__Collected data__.
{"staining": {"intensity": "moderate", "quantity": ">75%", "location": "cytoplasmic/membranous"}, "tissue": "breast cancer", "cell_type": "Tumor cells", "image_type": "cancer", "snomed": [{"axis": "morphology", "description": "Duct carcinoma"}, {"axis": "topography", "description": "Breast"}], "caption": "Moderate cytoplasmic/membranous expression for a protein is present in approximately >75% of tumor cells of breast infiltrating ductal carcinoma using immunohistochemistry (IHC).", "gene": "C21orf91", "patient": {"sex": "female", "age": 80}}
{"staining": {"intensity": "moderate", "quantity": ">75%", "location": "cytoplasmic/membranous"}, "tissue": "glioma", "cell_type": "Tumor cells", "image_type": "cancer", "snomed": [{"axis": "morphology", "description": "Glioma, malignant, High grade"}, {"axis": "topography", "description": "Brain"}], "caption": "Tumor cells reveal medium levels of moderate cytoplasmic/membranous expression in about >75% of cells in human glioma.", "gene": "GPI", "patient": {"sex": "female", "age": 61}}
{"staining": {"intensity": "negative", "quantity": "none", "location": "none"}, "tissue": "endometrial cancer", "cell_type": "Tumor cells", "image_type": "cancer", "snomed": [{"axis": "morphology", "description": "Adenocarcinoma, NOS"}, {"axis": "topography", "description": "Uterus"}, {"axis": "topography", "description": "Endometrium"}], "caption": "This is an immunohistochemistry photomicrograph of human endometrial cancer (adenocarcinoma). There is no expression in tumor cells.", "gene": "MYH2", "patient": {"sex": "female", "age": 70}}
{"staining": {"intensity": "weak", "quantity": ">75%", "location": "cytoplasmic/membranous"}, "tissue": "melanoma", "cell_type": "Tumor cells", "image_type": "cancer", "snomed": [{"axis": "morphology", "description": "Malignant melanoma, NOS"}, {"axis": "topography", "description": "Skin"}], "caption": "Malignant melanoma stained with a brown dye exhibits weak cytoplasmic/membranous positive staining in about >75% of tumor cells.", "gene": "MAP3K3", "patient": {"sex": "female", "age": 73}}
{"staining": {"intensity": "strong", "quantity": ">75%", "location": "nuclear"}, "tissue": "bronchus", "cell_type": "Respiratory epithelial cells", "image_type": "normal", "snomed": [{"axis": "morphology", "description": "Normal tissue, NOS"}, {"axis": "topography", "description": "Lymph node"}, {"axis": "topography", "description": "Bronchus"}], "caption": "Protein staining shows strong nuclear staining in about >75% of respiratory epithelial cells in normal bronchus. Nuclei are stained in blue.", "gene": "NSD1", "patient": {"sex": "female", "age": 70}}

__Required action__. Every entry should be transcribed exactly, with nothing omitted.

__Written answer__.
{"staining": {"intensity": "moderate", "quantity": ">75%", "location": "cytoplasmic/membranous"}, "tissue": "breast cancer", "cell_type": "Tumor cells", "image_type": "cancer", "snomed": [{"axis": "morphology", "description": "Duct carcinoma"}, {"axis": "topography", "description": "Breast"}], "caption": "Moderate cytoplasmic/membranous expression for a protein is present in approximately >75% of tumor cells of breast infiltrating ductal carcinoma using immunohistochemistry (IHC).", "gene": "C21orf91", "patient": {"sex": "female", "age": 80}}
{"staining": {"intensity": "moderate", "quantity": ">75%", "location": "cytoplasmic/membranous"}, "tissue": "glioma", "cell_type": "Tumor cells", "image_type": "cancer", "snomed": [{"axis": "morphology", "description": "Glioma, malignant, High grade"}, {"axis": "topography", "description": "Brain"}], "caption": "Tumor cells reveal medium levels of moderate cytoplasmic/membranous expression in about >75% of cells in human glioma.", "gene": "GPI", "patient": {"sex": "female", "age": 61}}
{"staining": {"intensity": "negative", "quantity": "none", "location": "none"}, "tissue": "endometrial cancer", "cell_type": "Tumor cells", "image_type": "cancer", "snomed": [{"axis": "morphology", "description": "Adenocarcinoma, NOS"}, {"axis": "topography", "description": "Uterus"}, {"axis": "topography", "description": "Endometrium"}], "caption": "This is an immunohistochemistry photomicrograph of human endometrial cancer (adenocarcinoma). There is no expression in tumor cells.", "gene": "MYH2", "patient": {"sex": "female", "age": 70}}
{"staining": {"intensity": "weak", "quantity": ">75%", "location": "cytoplasmic/membranous"}, "tissue": "melanoma", "cell_type": "Tumor cells", "image_type": "cancer", "snomed": [{"axis": "morphology", "description": "Malignant melanoma, NOS"}, {"axis": "topography", "description": "Skin"}], "caption": "Malignant melanoma stained with a brown dye exhibits weak cytoplasmic/membranous positive staining in about >75% of tumor cells.", "gene": "MAP3K3", "patient": {"sex": "female", "age": 73}}
{"staining": {"intensity": "strong", "quantity": ">75%", "location": "nuclear"}, "tissue": "bronchus", "cell_type": "Respiratory epithelial cells", "image_type": "normal", "snomed": [{"axis": "morphology", "description": "Normal tissue, NOS"}, {"axis": "topography", "description": "Lymph node"}, {"axis": "topography", "description": "Bronchus"}], "caption": "Protein staining shows strong nuclear staining in about >75% of respiratory epithelial cells in normal bronchus. Nuclei are stained in blue.", "gene": "NSD1", "patient": {"sex": "female", "age": 70}}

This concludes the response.